RowCounter is a mapreduce job to count all the rows of a table. This is a good utility to use as a sanity check to ensure that HBase can read all the blocks of a table if there are any concerns of metadata inconsistency. It will run the mapreduce all in a single process but it will run faster if you have a MapReduce cluster in place for it to exploit. It is possible to limit the time range of data to be scanned by using the –starttime=[starttime] and –endtime=[endtime] flags. The scanned data can be limited based on keys using the –range=[startKey],[endKey][;[startKey],[endKey]…] option.

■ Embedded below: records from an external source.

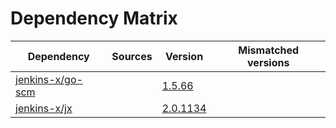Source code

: # Dependency Matrix

Dependency | Sources | Version | Mismatched versions
---------- | ------- | ------- | -------------------
[jenkins-x/go-scm](https://github.com/jenkins-x/go-scm) |  | [1.5.66]() | 
[jenkins-x/jx](https://github.com/jenkins-x/jx) |  | [2.0.1134](https://github.com/jenkins-x/jx/releases/tag/v2.0.1134) | 

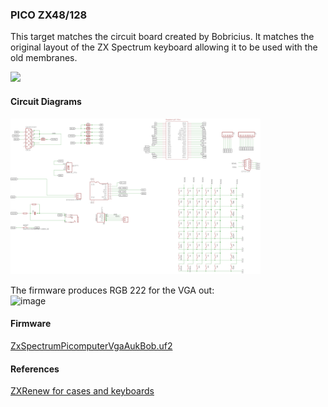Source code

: ### PICO ZX48/128
This target matches the circuit board created by Bobricius.
It matches the original layout of the ZX Spectrum keyboard allowing it to be used with the old membranes.

<img src="pico_zx48_128_1.png" width="400"/>

#### Circuit Diagrams
<img src="pico_zx48_128_2.png" width="400"/>

The firmware produces RGB 222 for the VGA out:<br/>
![image](Pico%20VGA%20RGB222.png)

#### Firmware
[ZxSpectrumPicomputerVgaAukBob.uf2](/uf2/ZxSpectrumPicomputerVgaAukBob.uf2)

#### References
[ZXRenew for cases and keyboards](https://zxrenew.co.uk/)<br/>

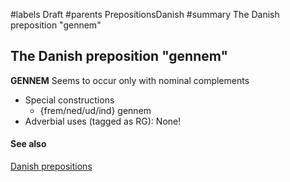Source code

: ﻿#labels Draft
#parents PrepositionsDanish
#summary The Danish preposition "gennem"


## The Danish preposition "gennem" ##

**GENNEM** Seems to occur only with nominal complements

  * Special constructions
    * {frem/ned/ud/ind} gennem
  * Adverbial uses (tagged as RG): None!

#### See also ####


[Danish prepositions](PrepositionsDanish.md)
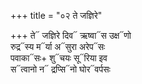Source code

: +++
title = "०२ ते जज्ञिरे"

+++
ते᳓ जज्ञिरे दिव᳓ ऋष्वा᳓स उक्ष᳓णो  
रुद्र᳓स्य म᳓र्या अ᳓सुरा अरेप᳓सः  
पवाका᳓सः+ शु᳓चयः सू᳓रिया इव  
स᳓त्वानो न᳓ द्रप्सि᳓नो घोर᳓वर्पसः
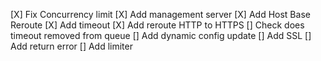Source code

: [X] Fix Concurrency limit
[X] Add management server
[X] Add Host Base Reroute
[X] Add timeout
[X] Add reroute HTTP to HTTPS
[] Check does timeout removed from queue
[] Add dynamic config update
[] Add SSL
[] Add return error
[] Add limiter
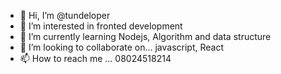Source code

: - 👋 Hi, I’m @tundeloper
- 👀 I’m interested in fronted development 
- 🌱 I’m currently learning Nodejs, Algorithm and data structure
- 💞️ I’m looking to collaborate on... javascript, React
- 📫 How to reach me ... 08024518214

<!---
tundeloper/tundeloper is a ✨ special ✨ repository because its `README.md` (this file) appears on your GitHub profile.
You can click the Preview link to take a look at your changes.
--->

$ bin/hbase rowcounter [options] <tablename> [–starttime=<start> –endtime=<end>] [–range=[startKey],[endKey][;[startKey],[endKey]…]] [<column1> <column2>…]

RowCounter only counts one version per cell.

For performance consider to use -Dhbase.client.scanner.caching=100 and -Dmapreduce.map.speculative=false options.

CellCounter

HBase ships another diagnostic mapreduce job called CellCounter. Like RowCounter, it gathers more fine-grained statistics about your table. The statistics gathered by CellCounter are more fine-grained and include:

Total number of rows in the table.
Total number of CFs across all rows.
Total qualifiers across all rows.
Total occurrence of each CF.
Total occurrence of each qualifier.
Total number of versions of each qualifier.

The program allows you to limit the scope of the run. Provide a row regex or prefix to limit the rows to analyze. Specify a time range to scan the table by using the –starttime=<starttime> and –endtime=<endtime> flags.

Use hbase.mapreduce.scan.column.family to specify scanning a single column family.

$ bin/hbase cellcounter <tablename> <outputDir> [reportSeparator] [regex or prefix] [–starttime=<starttime> –endtime=<endtime>]

Note: just like RowCounter, caching for the input Scan is configured via hbase.client.scanner.caching in the job configuration.